* Exercise passage
PHP FlameGraph Profiler — Performance Explorer in NuSphere PhpED

Performance problems are rarely obvious from reading code. A function that looks simple may be called millions of times. A seemingly fast operation may block on I/O or trigger expensive memory allocations. Without measurement, developers rely on intuition — which is frequently wrong about where bottlenecks actually are. PhpED 22 introduces the brand-new PHP Performance Explorer — a modern FlameGraph sampling profiler with a rich, interactive UI based on the Firefox Profiler engine and reworked to natively support PHP. Instead of instrumenting every function call, it periodically captures the current call stack, so the overhead stays low while still producing a statistically accurate picture of where time is spent.

For information about supported platforms and how to install the PHP Debugger and Profiler modules, please see the debugging PHP on various platforms page. The classic line-level PHP Profiler remains fully supported and is still the right tool when you need precise per-line timings, hit counts, memory deltas or SQL query timing.

Why a sampling FlameGraph profiler?

* What to work on
a: Which engine is the interactive UI of the Performance Explorer based on, according to the Performance Explorer page?
b: Please write a continuation of the Performance Explorer page, picking up after its final heading.
The items after the Performance Explorer page aren't needed here.

* Material provided
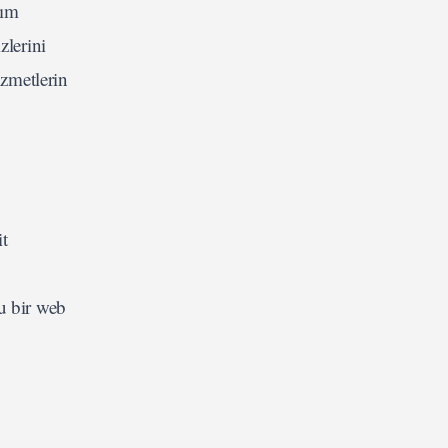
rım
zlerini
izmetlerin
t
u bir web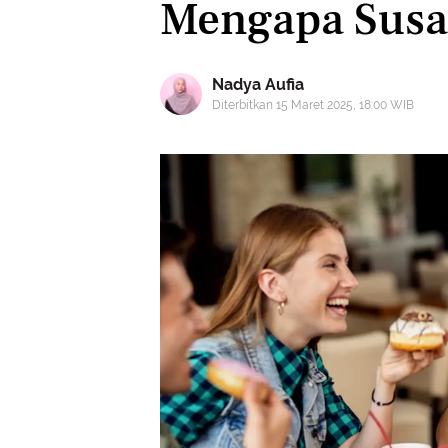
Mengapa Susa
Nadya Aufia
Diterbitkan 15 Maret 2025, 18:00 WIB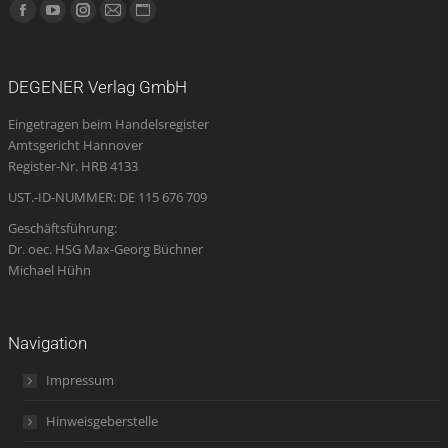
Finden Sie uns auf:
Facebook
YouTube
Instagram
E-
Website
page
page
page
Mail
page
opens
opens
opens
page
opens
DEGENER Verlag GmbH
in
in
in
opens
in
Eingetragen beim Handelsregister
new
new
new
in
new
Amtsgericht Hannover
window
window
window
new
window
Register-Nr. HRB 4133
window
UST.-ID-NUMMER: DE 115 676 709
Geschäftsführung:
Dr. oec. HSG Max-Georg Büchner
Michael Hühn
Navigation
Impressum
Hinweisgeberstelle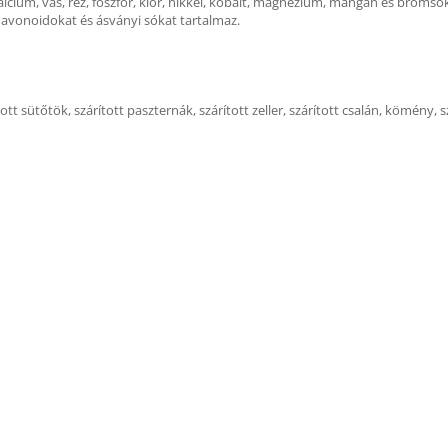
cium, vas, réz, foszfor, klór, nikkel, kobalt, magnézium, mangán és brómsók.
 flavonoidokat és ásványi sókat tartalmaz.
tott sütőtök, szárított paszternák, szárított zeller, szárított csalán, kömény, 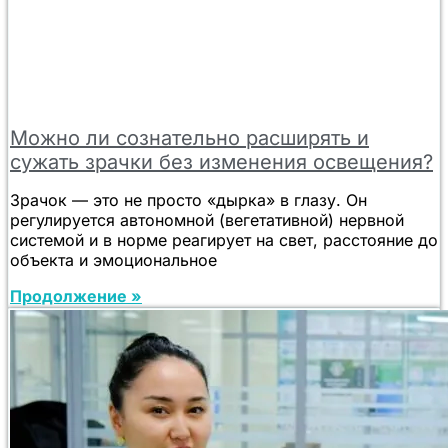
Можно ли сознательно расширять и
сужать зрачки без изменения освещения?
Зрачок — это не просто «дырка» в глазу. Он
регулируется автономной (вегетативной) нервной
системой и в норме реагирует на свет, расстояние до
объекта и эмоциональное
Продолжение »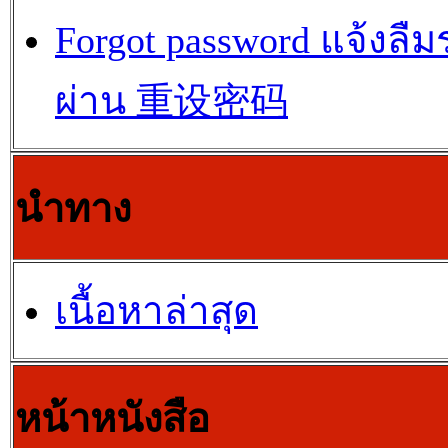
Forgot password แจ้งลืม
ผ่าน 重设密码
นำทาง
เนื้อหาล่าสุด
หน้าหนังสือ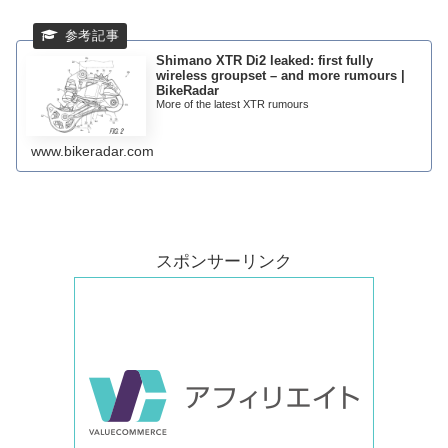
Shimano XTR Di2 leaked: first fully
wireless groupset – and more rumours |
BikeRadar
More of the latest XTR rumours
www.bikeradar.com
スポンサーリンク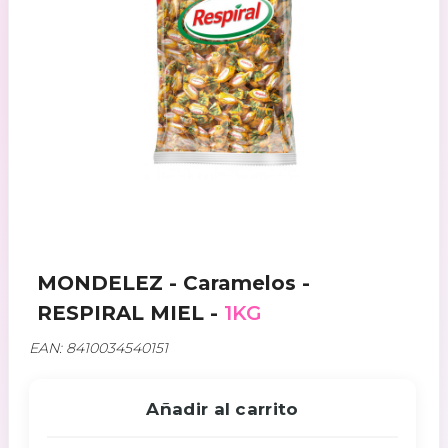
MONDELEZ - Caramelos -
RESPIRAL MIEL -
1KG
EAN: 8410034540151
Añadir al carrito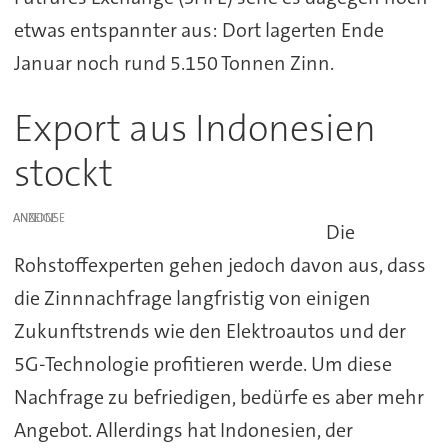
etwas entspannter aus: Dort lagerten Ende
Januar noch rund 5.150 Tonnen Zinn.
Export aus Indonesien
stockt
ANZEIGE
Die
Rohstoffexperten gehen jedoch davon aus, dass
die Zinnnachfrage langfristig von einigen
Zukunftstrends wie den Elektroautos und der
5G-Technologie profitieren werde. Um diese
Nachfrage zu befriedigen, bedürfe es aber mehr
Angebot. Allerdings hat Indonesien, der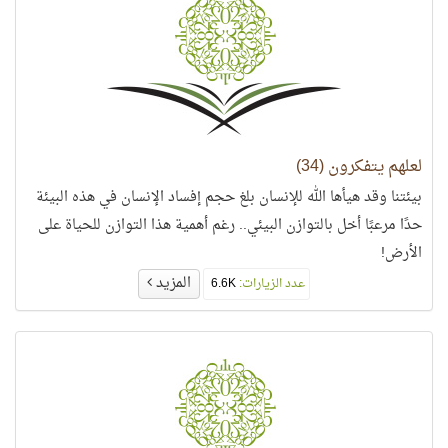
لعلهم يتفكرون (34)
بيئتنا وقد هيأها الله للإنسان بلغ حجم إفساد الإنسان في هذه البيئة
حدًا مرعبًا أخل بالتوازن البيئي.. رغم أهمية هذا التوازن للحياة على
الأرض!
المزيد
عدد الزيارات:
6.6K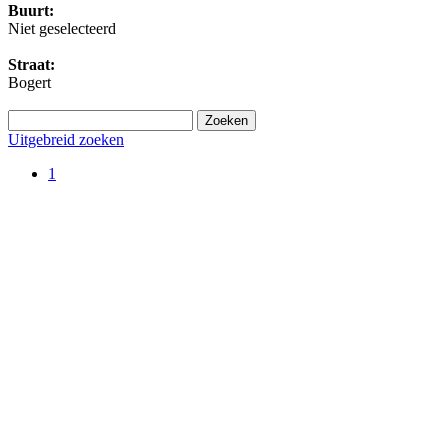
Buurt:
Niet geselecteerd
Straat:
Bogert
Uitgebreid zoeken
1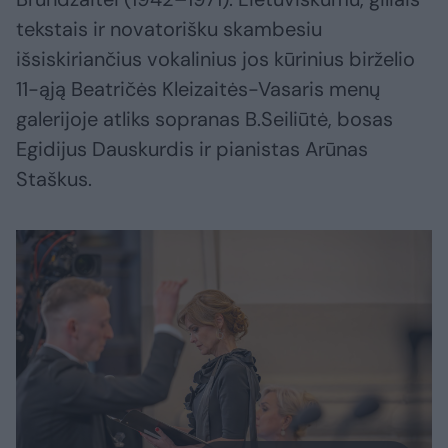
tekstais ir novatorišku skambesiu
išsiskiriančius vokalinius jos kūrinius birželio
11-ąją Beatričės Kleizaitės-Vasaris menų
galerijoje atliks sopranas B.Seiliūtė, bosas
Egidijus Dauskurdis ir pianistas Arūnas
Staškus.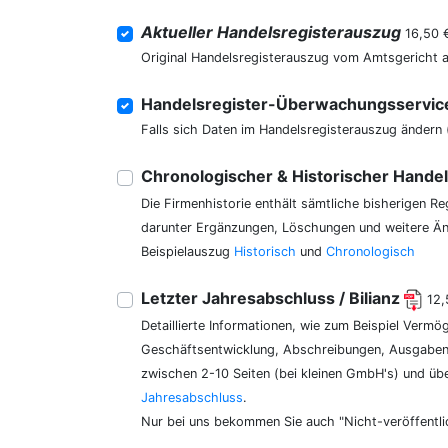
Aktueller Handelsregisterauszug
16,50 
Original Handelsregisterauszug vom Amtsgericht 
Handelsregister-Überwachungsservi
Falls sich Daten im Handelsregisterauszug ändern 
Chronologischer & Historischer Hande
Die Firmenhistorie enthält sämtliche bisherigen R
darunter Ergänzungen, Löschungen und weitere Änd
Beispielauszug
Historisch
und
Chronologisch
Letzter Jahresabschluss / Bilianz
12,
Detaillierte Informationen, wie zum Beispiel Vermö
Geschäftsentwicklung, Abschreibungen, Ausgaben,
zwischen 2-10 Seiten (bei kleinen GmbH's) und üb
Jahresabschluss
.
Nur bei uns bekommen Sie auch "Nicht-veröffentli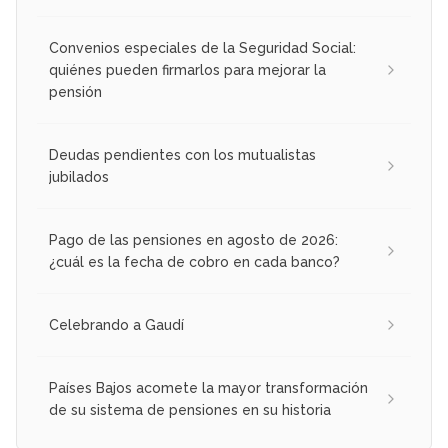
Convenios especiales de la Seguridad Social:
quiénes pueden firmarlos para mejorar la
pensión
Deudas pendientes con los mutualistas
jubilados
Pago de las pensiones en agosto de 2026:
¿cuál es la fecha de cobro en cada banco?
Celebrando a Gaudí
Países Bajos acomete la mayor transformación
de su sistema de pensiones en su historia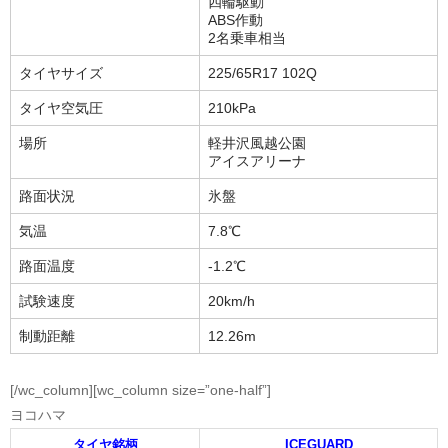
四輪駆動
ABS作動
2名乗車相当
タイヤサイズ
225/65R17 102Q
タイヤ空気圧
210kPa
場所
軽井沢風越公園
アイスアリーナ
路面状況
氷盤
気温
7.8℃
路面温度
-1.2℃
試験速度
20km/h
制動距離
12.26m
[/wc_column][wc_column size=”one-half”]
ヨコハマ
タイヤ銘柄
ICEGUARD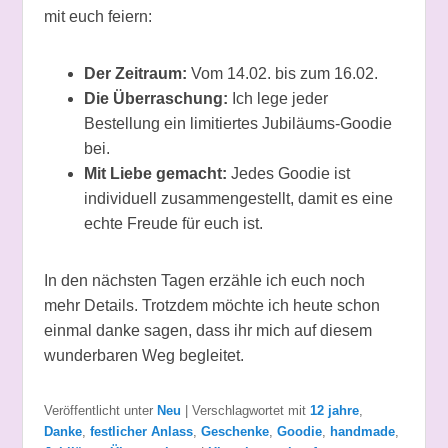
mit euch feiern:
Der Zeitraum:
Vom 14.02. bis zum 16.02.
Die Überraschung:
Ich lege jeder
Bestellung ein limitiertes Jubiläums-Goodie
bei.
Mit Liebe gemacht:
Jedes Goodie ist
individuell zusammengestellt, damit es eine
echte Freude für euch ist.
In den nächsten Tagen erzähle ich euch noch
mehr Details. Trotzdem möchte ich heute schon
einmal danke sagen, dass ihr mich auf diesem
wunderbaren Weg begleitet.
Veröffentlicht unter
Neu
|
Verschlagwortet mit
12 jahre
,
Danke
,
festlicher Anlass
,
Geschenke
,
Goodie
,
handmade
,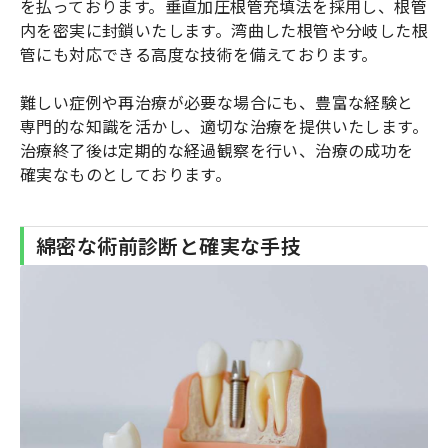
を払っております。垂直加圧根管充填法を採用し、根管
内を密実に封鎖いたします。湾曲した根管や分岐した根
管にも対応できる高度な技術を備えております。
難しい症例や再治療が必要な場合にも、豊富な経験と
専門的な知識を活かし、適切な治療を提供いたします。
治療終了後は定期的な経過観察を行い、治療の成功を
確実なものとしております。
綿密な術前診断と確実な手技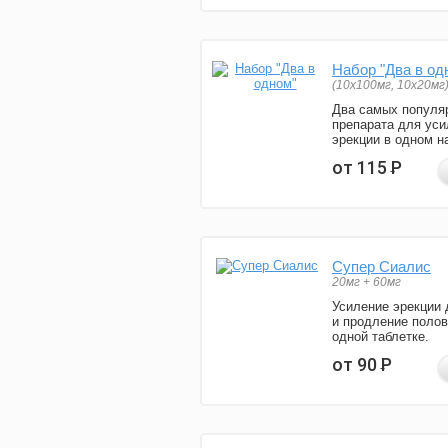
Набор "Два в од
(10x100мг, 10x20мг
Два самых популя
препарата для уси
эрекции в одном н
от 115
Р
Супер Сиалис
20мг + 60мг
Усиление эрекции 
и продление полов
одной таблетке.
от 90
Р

* Results by task
a: The Firefox Profiler engine.

b:
A profiler answers the fundamental question: where is time being spent? More specifically, the FlameGraph Profiler helps investigate and improve:

CPU hotspots — Which functions consume the most execution time? Is the cost in the function itself (self time) or in what it calls (running time)? A function with high running time but zero self time is just a dispatcher — the real cost is deeper in the tree.
Building output and template layout costs — How much time is spent in template processing? Reading a property right after modifying it is a classic performance trap that profiling makes visible.
Service call latency — Are requests to external services blocking too much? What requests are dominating in time? A slow output might be a waterfall of sequential requests rather than a code problem.
Regression detection — After a code change, did performance get worse? Comparing profiles before and after reveals exactly what shifted and by how much.

The goal is to move from "it feels slow" to "function X in module Y accounts for 40% of the time during this interaction" — then fix the right thing instead of guessing.

How sampling works

The profiler periodically stops execution (e.g. every 1ms) and captures the current call stack. Over thousands of samples, a statistical picture emerges of where time is spent. If a function appears in 30% of samples, it is responsible for roughly 30% of the execution time.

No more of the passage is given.